When a haemorrhage threatens, the correct policy is, first, deliver the placenta; second, help the uterus contract by massaging it directly. (This is preferable to nipple stimulation, though that might help. But don’t expect baby to do it in the first half hour—rather, ask the husband.) Third and lastly, give oxytocic injections—rarely needed. At the first convenient opportunity after the birth, the underpad should be changed, so that amniotic fluid and meconium are removed, and any blood loss will be obvious. If bleeding occurs, it should be scooped up and placed in a measuring-jug, and when the cumulative loss approaches half a litre, it is time to warn the mother that the placenta needs delivering. The reason for instigating the action before the loss reaches 500 ml is that by the time the placenta is delivered, particularly if it is stubborn, and when the blood in the membranes is included, the total loss is considerably more, possibly even double that.
Let us thirdly look at the problem of increased neonatal packed cell volume, which implies that baby’s circulation is overloaded with too many red cells.
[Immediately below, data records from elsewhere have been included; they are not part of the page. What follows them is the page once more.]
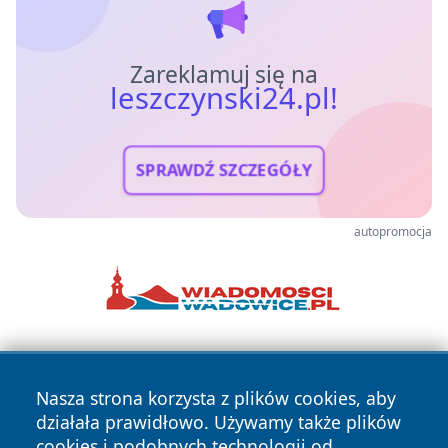
Zareklamuj się na
leszczynski24.pl!
SPRAWDŹ SZCZEGÓŁY
autopromocja
Nasza strona korzysta z plików cookies, aby
działała prawidłowo. Używamy także plików
cookies i podobnych technologii od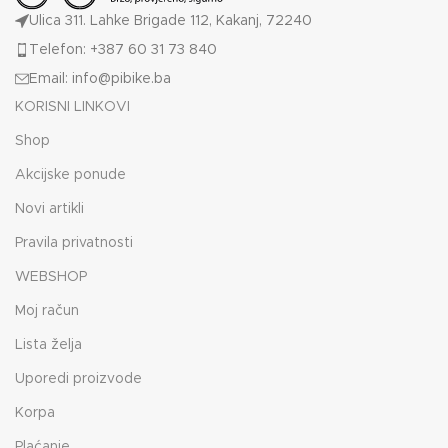
Ulica 311. Lahke Brigade 112, Kakanj, 72240
Telefon: +387 60 31 73 840
Email: info@pibike.ba
KORISNI LINKOVI
Shop
Akcijske ponude
Novi artikli
Pravila privatnosti
WEBSHOP
Moj račun
Lista želja
Uporedi proizvode
Korpa
Plaćanje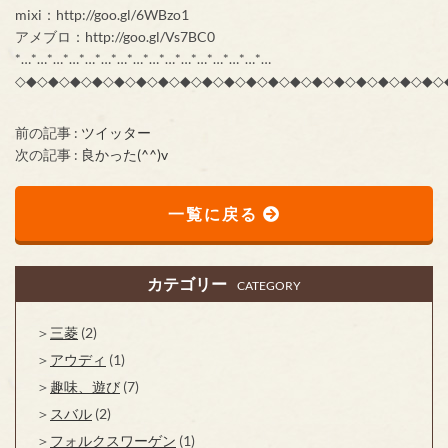
mixi：http://goo.gl/6WBzo1
アメブロ：http://goo.gl/Vs7BC0
*…*…*…*…*…*…*…*…*…*…*…*…*…*…*…*…
◇◆◇◆◇◆◇◆◇◆◇◆◇◆◇◆◇◆◇◆◇◆◇◆◇◆◇◆◇◆◇◆◇◆◇◆◇◆◇
前の記事 :
ツイッター
次の記事 :
良かった(^^)v
一覧に戻る
カテゴリー
CATEGORY
三菱
(2)
アウディ
(1)
趣味、遊び
(7)
スバル
(2)
フォルクスワーゲン
(1)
The babies of the physiological group averaged 85 g heavier than those of the active group. Three times as many had a packed cell volume of over 0.65, and they were much more likely to have blood specimens taken to check for polycythaemia or jaundice.
When the cord is not clamped immediately, allowing the placenta to drain, baby receives about half to one cupful of its own blood as drainage from the placenta. The experts feel they are doing baby a favour by depriving it of this extra blood, thus reducing jaundice and possibly increasing other benefits, especially saving time. There is no way I will accept without evidence that baby is better off without that extra blood. I believe mild or moderate physiological jaundice is absolutely no threat to a healthy breastfed baby. Ultraviolet lights are unnecessary. I am sure baby makes good use of that extra blood; it is a valuable body substance. There is also a glaring inconsistency in the way obstetrical experts view baby’s surplus blood from the placenta (which they blithely discard), compared with mother’s surplus generated during pregnancy but redundant once baby is born (which they strain to conserve). I say, take it easy; the body’s natural processes handle all that.
The statistician, nowadays retitled “epidemiologist,” without noticing the abysmal flaws in the structure of this trial, has dressed it in jargon, giving it an air of respectability and credibility.
The Bristol Third-Stage Trial, conceived and executed by “experts” with no patient input, is very bad news for proponents of gentle, optimal birth. It rationalizes and justifies the alleged safety and efficiency of the horrendous “active management” of third stage. No woman who has experienced or witnessed or read about our careful, gentle management of third stage would agree with the standard “active” management. Good mothering is enhanced and facilitated by inner peace, confidence and bonding to baby, and these are not favoured by thoughtless, hasty obstetrical routines.